Fascinating and important piece by FT’s Clive Crook on the deep moral assumptions underpinning the USA’s latest public spending dramas:

Prof Haidt finds that liberals are driven mainly by intuitions about fairness (who gets what) and harm to victims. Conservatives are guided by those intuitions too, but also by intuitions about loyalty, authority, and purity (including bodily purity). These are not views so much as deeply embedded moral impulses. They are often wrapped up in religion, or lack of it. Transgressing them is a kind of sacrilege.

In the US, differences in these moral-psychological foundations are very marked. The more progressive you are, the harder you find it to understand the claims of loyalty, authority and purity. The more conservative you are, the more indispensable those claims appear to be. This matters because US politics, especially at the conservative end, is powered by the energy at the extremes.

Interesting. But the key point (my emphasis) comes next, making the US liberals squirm!

Why did the Aspen audience squirm? Because Prof Haidt also notes that the wider conservative spectrum of moral intuitions is the global norm. Those conservative impulses are nearly universal across world religions and cultures. Secular liberals are the anomaly.

This is the trouble. Ever since the French Revolution and then the Russian Revolution, a systemic attempt has been made by supposedly progressive tendencies to downplay certain essentially human ‘traditional’ values and to ‘relativise’ the way issues are looked at.

This explains why the Greece Debt problem is so important and interesting – it forces to the fore all sorts of moral assumptions lurking beneath EU policy about the link between hardworking discipline and outcomes, and about the limits of associated ‘solidarity’ (or not) with relatives, neighbours and strangers Try this readable and energetic essay at LRB by John Lanchester (my emphasis):

The euro was launched with a fundamental democratic deficit, which didn’t trouble the European elite behind it because they had come to believe in a version of manifest destiny … The system had no enforcement, and no reality principle other than the value of the euro on international currency markets, and the rating value of euro government debt.

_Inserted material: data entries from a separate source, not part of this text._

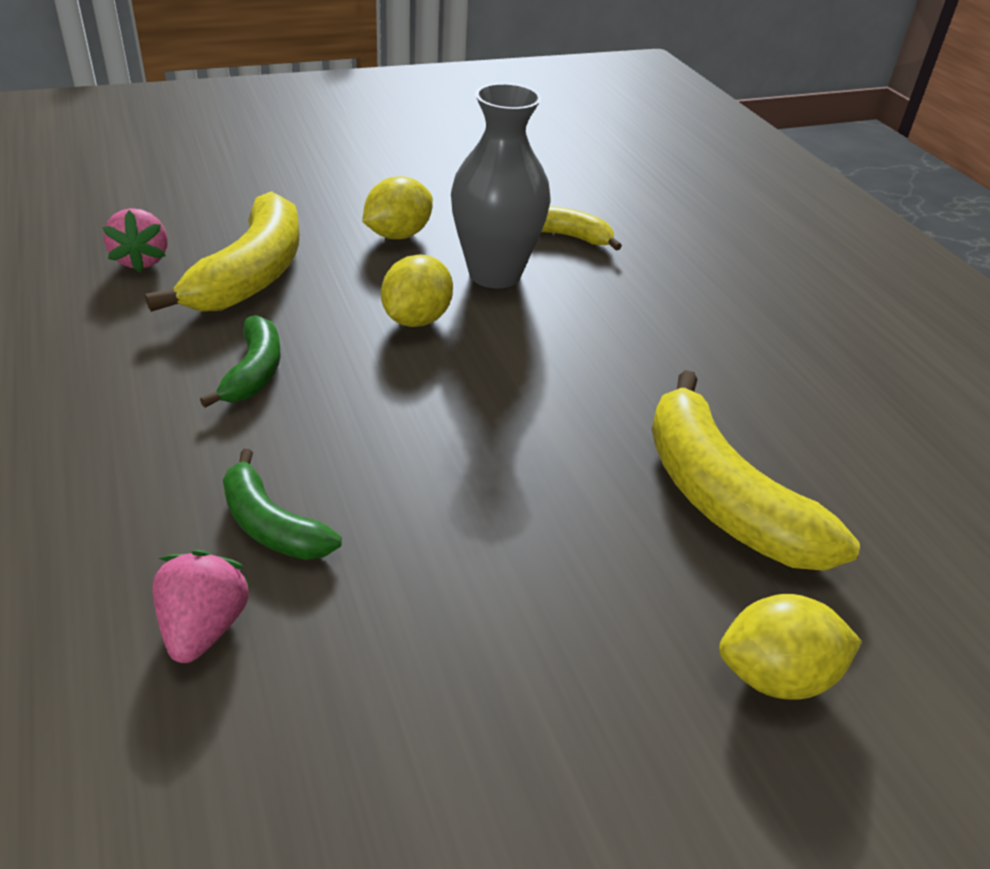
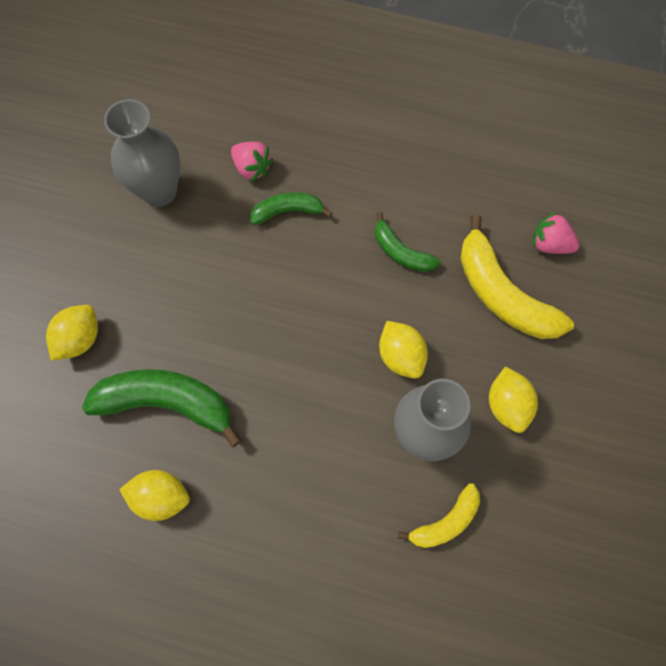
camera: 130 degrees right, 30 degrees up
yellow banana [652,370,860,571] -> green banana [82,369,242,447]
none -> grey vase [104,99,180,207]
none -> yellow lemon [119,470,190,521]

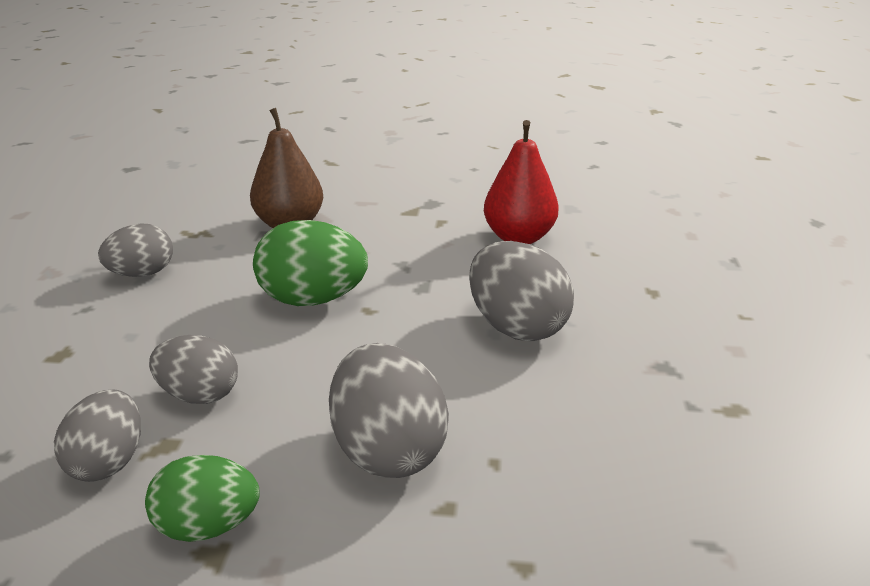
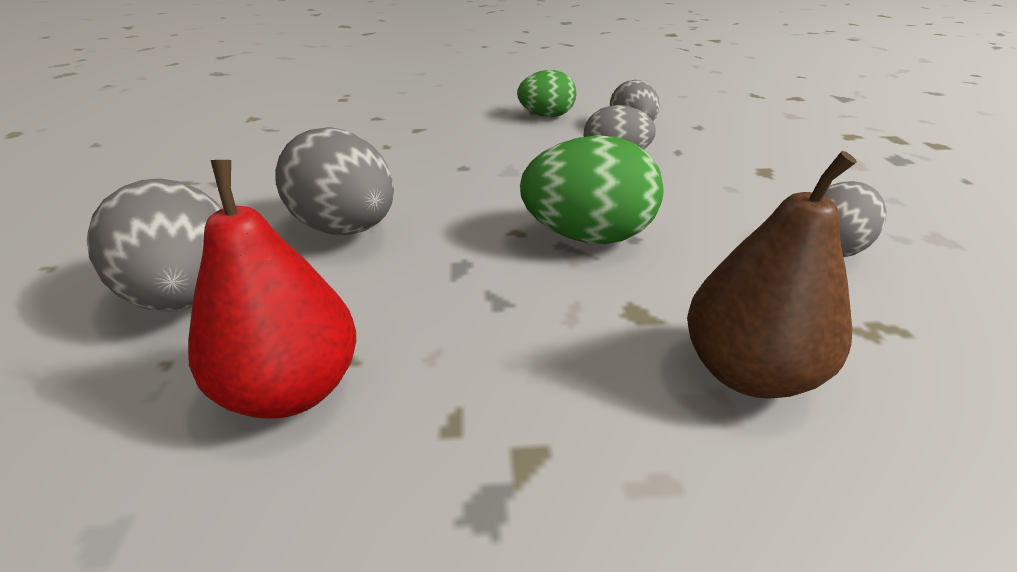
camera: 170 degrees right, 5 degrees up
grey egg [329,343,449,478] -> grey egg moved to [87,178,222,311]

No reality principle!? Just think about that for a moment.

The ‘subjective’ value of the Euro on the markets is in fact quite a good reality system – as far as it goes. But when it looks as if the game has been rumbled, that value may collapse in quite a vivid way.

As the euro’s troubles go on and the lineaments of this arrangement become clearer, however, the signs are that the German electorate is becoming steadily less eager to go along with it.

The downmarket German press has been asking why Germans should work until 69 to fund the retirement of Greek public sector workers who knock off at 55. That’s a loaded way of putting the question, but it is a good question even so, and one to which Angela Merkel is manifestly sympathetic.

Why is it such a good question? Because it goes to the very heart of how human beings think about each other. I’ll lend my close friends and relatives some of my hard-earned money if I think they are going to use it wisely – should I lend it to them if I am sure they won’t, or can’t?

And should governments use force to extract taxes from people in country A to pay for fecklessness by citizens in in country B?   

Germany has to put the broader European interest on the same level as its own national interest, or the euro is toast. This, if you think about it from a broad historical perspective, is quite a reversal.

During the 20th century, the greatest danger to European stability was Germany’s sense of its special destiny. During the 21st century, the greatest danger to European stability is Germany’s reluctance to accept its special destiny. If the German taxpayer manages, however grudgingly, to accept that it’s her duty to shoulder the burden, the euro will muddle through. But it won’t be pretty.

Here’s already one very unpretty but curiously expressed argument – that Greece stands to suffer ‘massive limitations on its sovereignty’:

Jean-Claude Juncker, chairman of the Eurogroup of finance ministers, told Germany’s Focus magazine that teams of privatisation experts from around Europe would now be heading to Athens to push through the state sell-offs, which are slated to raise €50bn (£45bn): "The sovereignty of Greece will be massively limited," he said…

Juncker said Greece needed to adopt a process similar to the Treuhand agency, used by Germany to sell off 14,000 former East German firms between 1990 and 1994 – even though Treuhand failed to deliver any profit, oversaw huge job losses and eventually closed its books with a deficit.

But he did appear to acknowledge that the Greeks were hostile to foreign officials appearing to take charge: "One cannot be allowed to insult the Greeks. But one has to help them. They have said they are ready to accept expertise from the eurozone."

That is not a limitation on sovereignty. Much more a practical application of time-honoured global – and basically sensible – conservative common sense 

If you want to borrow money from your neighbours, behave responsibly.

And if you can’t look after your own house without posing a risk to the neighbours, the neighbours may walk through the front door to calm you down a bit.